(Saved data entries)
_ _ _

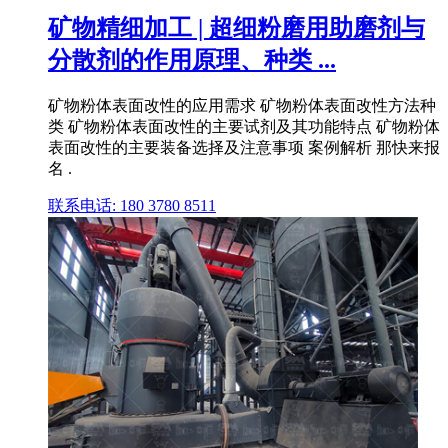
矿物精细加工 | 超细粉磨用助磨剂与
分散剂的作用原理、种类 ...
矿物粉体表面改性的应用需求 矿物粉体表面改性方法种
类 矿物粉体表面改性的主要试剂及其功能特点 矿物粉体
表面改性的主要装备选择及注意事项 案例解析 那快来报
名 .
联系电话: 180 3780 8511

_ _ _

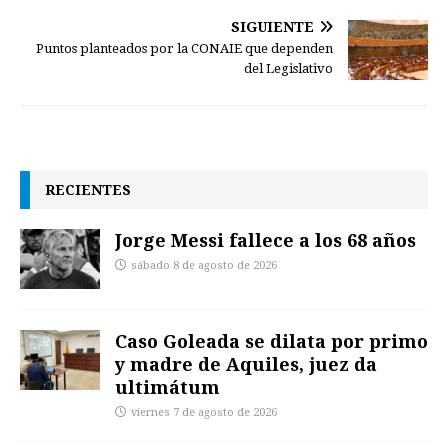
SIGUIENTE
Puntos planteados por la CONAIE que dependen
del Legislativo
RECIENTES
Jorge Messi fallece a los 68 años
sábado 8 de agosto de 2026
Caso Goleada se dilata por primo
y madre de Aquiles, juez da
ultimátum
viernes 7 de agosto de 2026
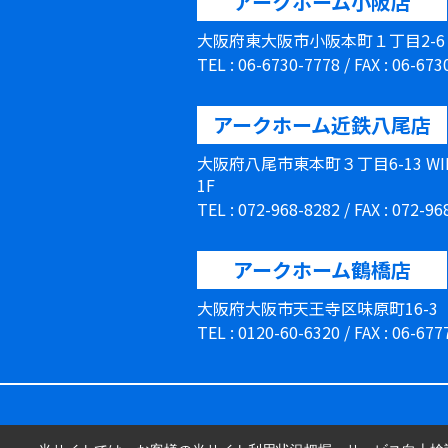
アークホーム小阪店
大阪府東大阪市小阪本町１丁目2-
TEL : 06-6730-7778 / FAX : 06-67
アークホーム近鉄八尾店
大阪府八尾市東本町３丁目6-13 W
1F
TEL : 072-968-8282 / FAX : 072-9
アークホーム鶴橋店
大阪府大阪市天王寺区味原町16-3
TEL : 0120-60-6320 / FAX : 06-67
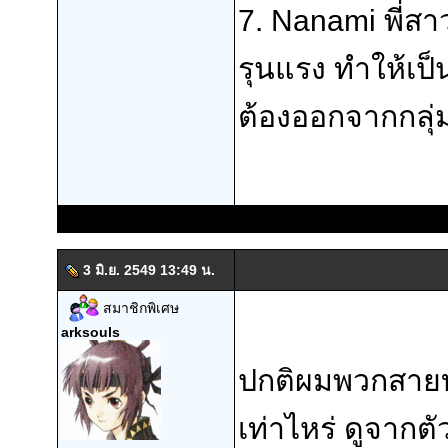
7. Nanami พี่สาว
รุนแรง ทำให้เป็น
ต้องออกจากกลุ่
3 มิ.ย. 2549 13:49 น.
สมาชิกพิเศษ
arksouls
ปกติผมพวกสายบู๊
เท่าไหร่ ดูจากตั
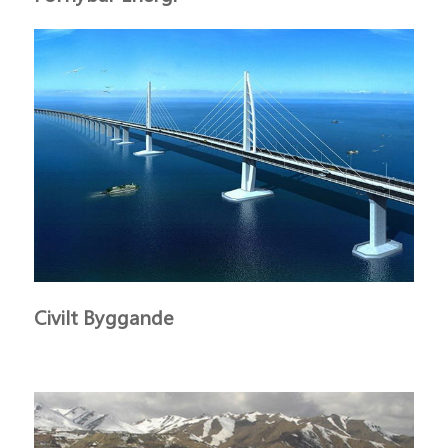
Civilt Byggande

_ _ _

#### Task requirements:
If a line in the data above includes the string "agosto", copy it.

#### Output of the task:
sábado 8 de agosto de 2026
viernes 7 de agosto de 2026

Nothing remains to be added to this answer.